15.           Release of Claims. In consideration of the grant of the RSUs provided to Participant under this Agreement and after having sufficient time to consult with Participant’s own counsel, Participant and each of Participant’s respective heirs, executors, administrators, representatives, agents, successors and assigns (collectively, the “Participant Parties”) hereby irrevocably and unconditionally release and forever discharge the Company, the Company’s former, current and future parents, subsidiaries and affiliates, and each predecessor, successor and affiliate of each of the aforementioned entities, and each of their respective officers, employees, directors, shareholders and agents from any and all claims, actions, causes of action, rights, judgments, obligations, damages, demands, accountings or liabilities of whatever kind or character (collectively, “Claims”), including, without limitation, any Claims under any federal, state, local or foreign law, that the Participant Parties may have, or in the future may possess, arising from or relating to any RSU or other equity or equity-based award previously granted under the Plan; provided, however, that Participant does not release, discharge or waive any rights to the RSUs and to the Shares provided under this Agreement that is contingent upon the execution by Participant of this release of claims. This Section 15 does not apply to any Claims that the Participant Parties may have as of the date Participant signs this Agreement arising under the Federal Age Discrimination in Employment Act of 1967, as amended, and the applicable rules and regulations promulgated thereunder.

 

[SIGNATURE PAGE TO FOLLOW]

 

10

 

 

In witness whereof, the Company has caused this Agreement to be executed by its duly authorized representative effective as of the Date of Grant set forth on the coverage page hereof.

 

 CARIS LIFE SCIENCES, INC.
   
By:
Name:[               ]
Title:[               ]
   
  
 Participant

 

[Signatures Page to RSU Award Agreement]

 

 

 

SPOUSAL ACKNOWLEDGEMENT

 

The undersigned spouse of the Participant has read and hereby approves the foregoing Restricted Stock Unit Award Agreement.
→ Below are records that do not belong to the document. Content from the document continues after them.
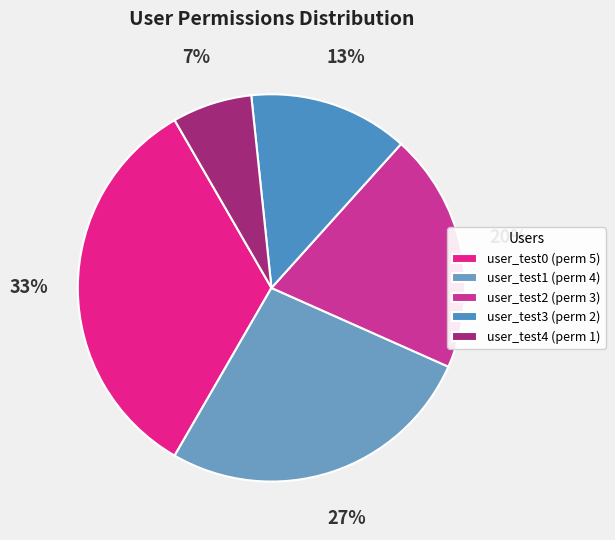

What is the smallest slice in the pie chart?

user_test4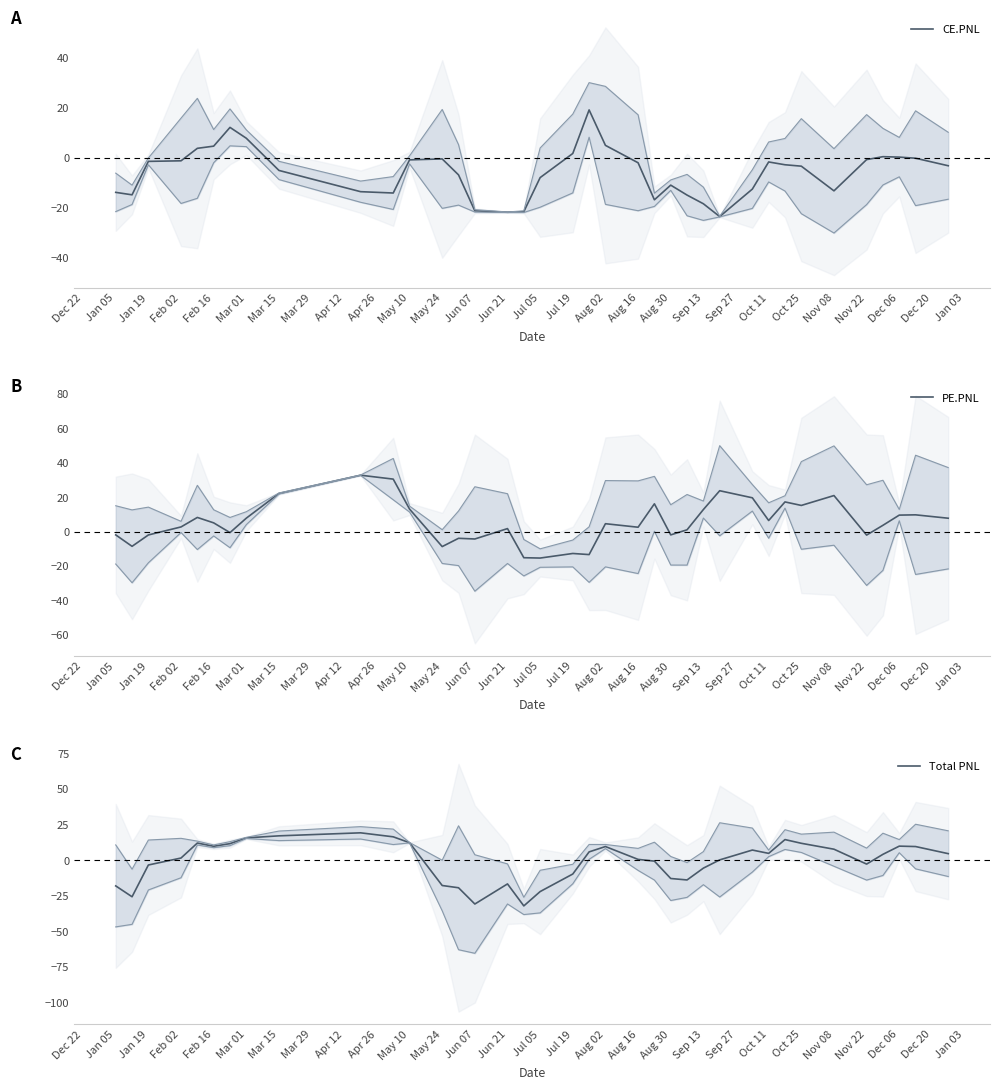

Is it true that Total PNL equals 9.8 at Dec 06?

True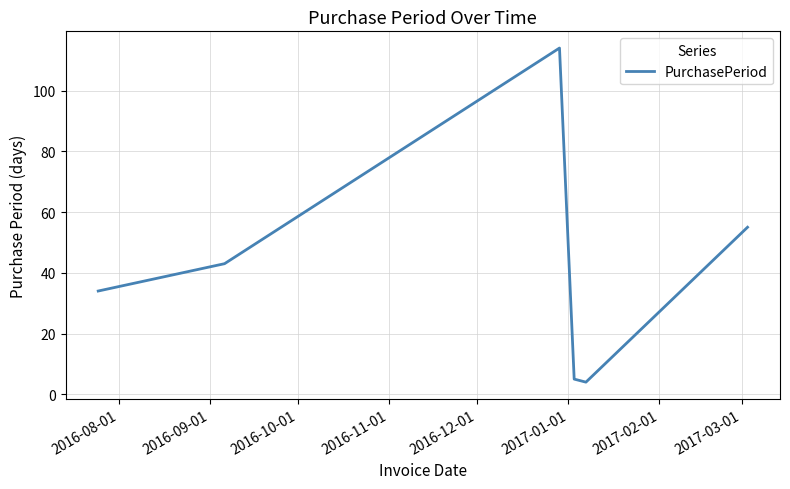

What is the sum of all values?

255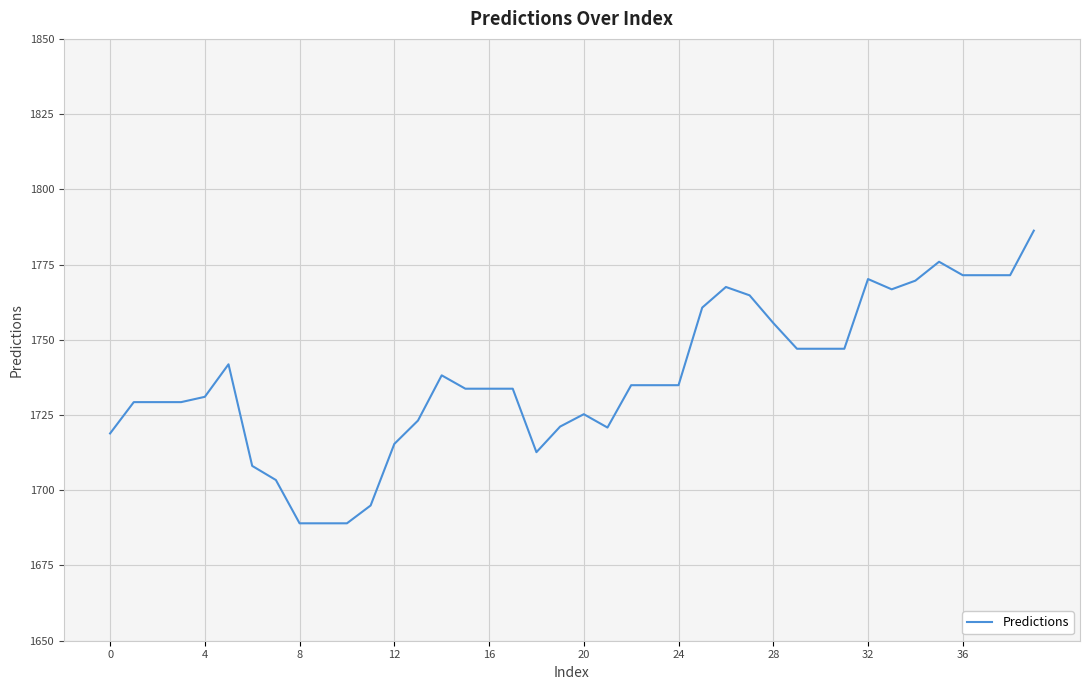

What is the difference between the maximum and minimum values?

97.3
In consideration of the Company’s granting the Participant the right to acquire the Shares in accordance with the terms of such Agreement, the undersigned hereby agrees to be irrevocably bound by all the terms of such Agreement and the Plan, including (without limitation) (i) the right of the Company (or its assigns) to purchase any Shares in which the Participant is not vested at the time of the Participant’s cessation of Continuous Service, and (ii) any sale or by the Participant or any settlement of any Shares contemplated by such Agreement, and for purposes of any community property laws and all other laws conveys all of the undersigned’s right, title and interest in and to such Shares to the purchaser of such Shares.